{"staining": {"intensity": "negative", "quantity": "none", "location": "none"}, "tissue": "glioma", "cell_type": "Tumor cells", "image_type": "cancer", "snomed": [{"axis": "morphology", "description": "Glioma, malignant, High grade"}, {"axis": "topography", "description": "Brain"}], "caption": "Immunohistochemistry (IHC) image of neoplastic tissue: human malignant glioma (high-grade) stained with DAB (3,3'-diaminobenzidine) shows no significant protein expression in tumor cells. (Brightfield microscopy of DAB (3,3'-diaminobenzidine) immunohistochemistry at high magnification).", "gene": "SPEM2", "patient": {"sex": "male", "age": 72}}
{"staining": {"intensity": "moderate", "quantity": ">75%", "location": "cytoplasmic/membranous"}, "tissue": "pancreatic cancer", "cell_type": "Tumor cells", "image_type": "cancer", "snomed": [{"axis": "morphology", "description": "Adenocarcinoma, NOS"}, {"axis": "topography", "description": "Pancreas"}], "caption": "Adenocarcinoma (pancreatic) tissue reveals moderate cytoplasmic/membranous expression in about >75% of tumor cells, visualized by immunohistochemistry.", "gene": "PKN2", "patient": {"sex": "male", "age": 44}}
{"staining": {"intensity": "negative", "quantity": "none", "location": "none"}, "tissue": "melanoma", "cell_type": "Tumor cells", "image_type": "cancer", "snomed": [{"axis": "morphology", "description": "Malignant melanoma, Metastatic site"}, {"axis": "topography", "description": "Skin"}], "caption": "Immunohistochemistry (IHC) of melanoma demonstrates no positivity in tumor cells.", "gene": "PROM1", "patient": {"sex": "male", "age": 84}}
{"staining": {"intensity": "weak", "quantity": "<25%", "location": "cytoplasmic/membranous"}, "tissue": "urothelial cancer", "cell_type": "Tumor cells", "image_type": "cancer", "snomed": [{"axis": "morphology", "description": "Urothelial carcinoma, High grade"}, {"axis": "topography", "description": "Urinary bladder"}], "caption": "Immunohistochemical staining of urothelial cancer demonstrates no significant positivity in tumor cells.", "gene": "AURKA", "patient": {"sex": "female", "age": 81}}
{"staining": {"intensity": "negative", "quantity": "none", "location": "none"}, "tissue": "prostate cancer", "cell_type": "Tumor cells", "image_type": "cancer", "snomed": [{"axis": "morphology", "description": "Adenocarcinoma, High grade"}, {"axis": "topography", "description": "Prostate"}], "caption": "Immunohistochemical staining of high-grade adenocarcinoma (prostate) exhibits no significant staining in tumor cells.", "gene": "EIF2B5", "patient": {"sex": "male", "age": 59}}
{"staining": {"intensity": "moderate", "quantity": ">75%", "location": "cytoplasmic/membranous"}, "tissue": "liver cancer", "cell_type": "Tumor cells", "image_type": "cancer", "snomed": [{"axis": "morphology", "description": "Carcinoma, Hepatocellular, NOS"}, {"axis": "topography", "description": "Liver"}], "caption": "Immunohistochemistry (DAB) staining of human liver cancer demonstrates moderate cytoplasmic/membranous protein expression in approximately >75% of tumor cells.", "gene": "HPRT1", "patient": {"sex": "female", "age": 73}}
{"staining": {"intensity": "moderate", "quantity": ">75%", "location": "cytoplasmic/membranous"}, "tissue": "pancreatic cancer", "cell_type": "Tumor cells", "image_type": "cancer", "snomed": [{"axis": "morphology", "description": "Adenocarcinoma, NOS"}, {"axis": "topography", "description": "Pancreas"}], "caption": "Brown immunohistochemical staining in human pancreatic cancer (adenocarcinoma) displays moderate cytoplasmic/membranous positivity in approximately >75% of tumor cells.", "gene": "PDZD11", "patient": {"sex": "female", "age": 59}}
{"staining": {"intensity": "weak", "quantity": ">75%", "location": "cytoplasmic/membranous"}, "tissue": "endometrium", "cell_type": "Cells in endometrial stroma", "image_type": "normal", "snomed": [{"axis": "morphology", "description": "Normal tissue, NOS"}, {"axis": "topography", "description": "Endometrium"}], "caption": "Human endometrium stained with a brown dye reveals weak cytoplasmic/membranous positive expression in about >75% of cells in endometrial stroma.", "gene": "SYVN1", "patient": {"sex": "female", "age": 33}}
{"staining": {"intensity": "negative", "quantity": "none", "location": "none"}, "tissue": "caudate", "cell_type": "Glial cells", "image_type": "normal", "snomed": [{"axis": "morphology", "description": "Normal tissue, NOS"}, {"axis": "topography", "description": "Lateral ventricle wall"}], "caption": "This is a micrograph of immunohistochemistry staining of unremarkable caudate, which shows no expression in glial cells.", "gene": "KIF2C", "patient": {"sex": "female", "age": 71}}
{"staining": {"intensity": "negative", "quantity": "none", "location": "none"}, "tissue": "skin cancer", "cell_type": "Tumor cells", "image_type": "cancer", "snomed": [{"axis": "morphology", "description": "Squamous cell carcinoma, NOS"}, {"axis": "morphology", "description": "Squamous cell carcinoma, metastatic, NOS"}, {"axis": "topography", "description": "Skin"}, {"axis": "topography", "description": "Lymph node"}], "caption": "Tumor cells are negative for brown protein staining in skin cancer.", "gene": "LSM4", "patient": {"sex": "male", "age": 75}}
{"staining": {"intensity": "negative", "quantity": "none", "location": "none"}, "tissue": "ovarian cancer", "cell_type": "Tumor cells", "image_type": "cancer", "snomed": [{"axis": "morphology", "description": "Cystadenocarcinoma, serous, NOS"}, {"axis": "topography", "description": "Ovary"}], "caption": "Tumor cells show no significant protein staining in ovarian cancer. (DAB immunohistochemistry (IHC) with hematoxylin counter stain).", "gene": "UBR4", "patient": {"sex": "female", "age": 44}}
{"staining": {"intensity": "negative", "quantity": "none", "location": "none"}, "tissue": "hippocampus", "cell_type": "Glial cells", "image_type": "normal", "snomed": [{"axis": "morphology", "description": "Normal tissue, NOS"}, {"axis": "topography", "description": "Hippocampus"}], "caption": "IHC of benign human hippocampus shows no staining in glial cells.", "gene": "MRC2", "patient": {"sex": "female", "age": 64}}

++++++++++

◆ ACTIVITY ◆
Your job is to print exactly the lines that run from the top of the entries through the line with "(IHC) of melanoma", and no others.

◆ THE COMPLETED TASK ◆
{"staining": {"intensity": "negative", "quantity": "none", "location": "none"}, "tissue": "glioma", "cell_type": "Tumor cells", "image_type": "cancer", "snomed": [{"axis": "morphology", "description": "Glioma, malignant, High grade"}, {"axis": "topography", "description": "Brain"}], "caption": "Immunohistochemistry (IHC) image of neoplastic tissue: human malignant glioma (high-grade) stained with DAB (3,3'-diaminobenzidine) shows no significant protein expression in tumor cells. (Brightfield microscopy of DAB (3,3'-diaminobenzidine) immunohistochemistry at high magnification).", "gene": "SPEM2", "patient": {"sex": "male", "age": 72}}
{"staining": {"intensity": "moderate", "quantity": ">75%", "location": "cytoplasmic/membranous"}, "tissue": "pancreatic cancer", "cell_type": "Tumor cells", "image_type": "cancer", "snomed": [{"axis": "morphology", "description": "Adenocarcinoma, NOS"}, {"axis": "topography", "description": "Pancreas"}], "caption": "Adenocarcinoma (pancreatic) tissue reveals moderate cytoplasmic/membranous expression in about >75% of tumor cells, visualized by immunohistochemistry.", "gene": "PKN2", "patient": {"sex": "male", "age": 44}}
{"staining": {"intensity": "negative", "quantity": "none", "location": "none"}, "tissue": "melanoma", "cell_type": "Tumor cells", "image_type": "cancer", "snomed": [{"axis": "morphology", "description": "Malignant melanoma, Metastatic site"}, {"axis": "topography", "description": "Skin"}], "caption": "Immunohistochemistry (IHC) of melanoma demonstrates no positivity in tumor cells.", "gene": "PROM1", "patient": {"sex": "male", "age": 84}}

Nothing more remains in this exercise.